While there are some majors, such as Engineering, which require that students adhere to a firm academic track for their four years, there are many majors that do allow for a bit of academic exploration and discovery in the first year. It’s critical that this period of exploration is supported, as it often proves to be one of the most informative stages of a student’s college experience. Undeclared students who allow for a year of exploration and inquiry can often achieve a deeper sense of commitment and clarity about the choices they make for their majors and minors, which in turn leads to a greater sense of self-actualization and personal growth—qualities we hope to see all of our students develop under the Jesuit mission.
So if your student comes home and loves classes but still hasn’t quite figured out a major, relax. Here are some tips:
- Stay calm and allow space for your student to work through his or her indecision. Unknowns are uncomfortable, but often the struggle of working through big questions is exactly the hard work that yields promising and fruitful outcomes.
- Be supportive of your student’s decision-making process by suggesting regular visits with professors, encourage appointments with AAA or the career center for additional advising, and suggest they do as much research as they can; the Internet is often a valuable tool for major discernment.
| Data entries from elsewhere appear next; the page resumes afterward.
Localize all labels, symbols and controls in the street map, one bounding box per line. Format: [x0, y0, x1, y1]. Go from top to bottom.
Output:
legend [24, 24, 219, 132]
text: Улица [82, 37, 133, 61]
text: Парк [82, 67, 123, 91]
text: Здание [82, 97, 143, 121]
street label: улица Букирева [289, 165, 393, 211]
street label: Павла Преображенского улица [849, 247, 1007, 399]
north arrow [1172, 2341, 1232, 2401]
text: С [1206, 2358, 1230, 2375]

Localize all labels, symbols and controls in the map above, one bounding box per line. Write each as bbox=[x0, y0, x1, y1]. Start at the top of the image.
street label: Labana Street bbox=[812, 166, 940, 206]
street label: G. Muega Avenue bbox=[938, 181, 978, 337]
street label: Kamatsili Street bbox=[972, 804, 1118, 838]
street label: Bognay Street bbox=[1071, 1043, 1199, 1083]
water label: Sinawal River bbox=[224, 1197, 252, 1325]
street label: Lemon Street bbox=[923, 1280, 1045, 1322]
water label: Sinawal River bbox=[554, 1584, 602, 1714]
- Encourage your student to study what he or she is passionate about, and not just majors that ostensibly lead to the most lucrative careers. Passion will be harnessed in any number of ways in the job market. Passion leads to job fulfillment and a sense of purpose in the work world. Embrace your student’s passions and interests—even if they don’t match up with a specific career path right away.
- Talk to your student about everything. Talk politics, talk relationships, talk religion, talk pop music…just keep talking! Allow conversations to be organic and ask lots of questions. Sometimes all it takes is a student realizing he or she is a bit of an expert in a particular subject matter to help them dig a little deeper, and with a little time, this interest might just turn into a major.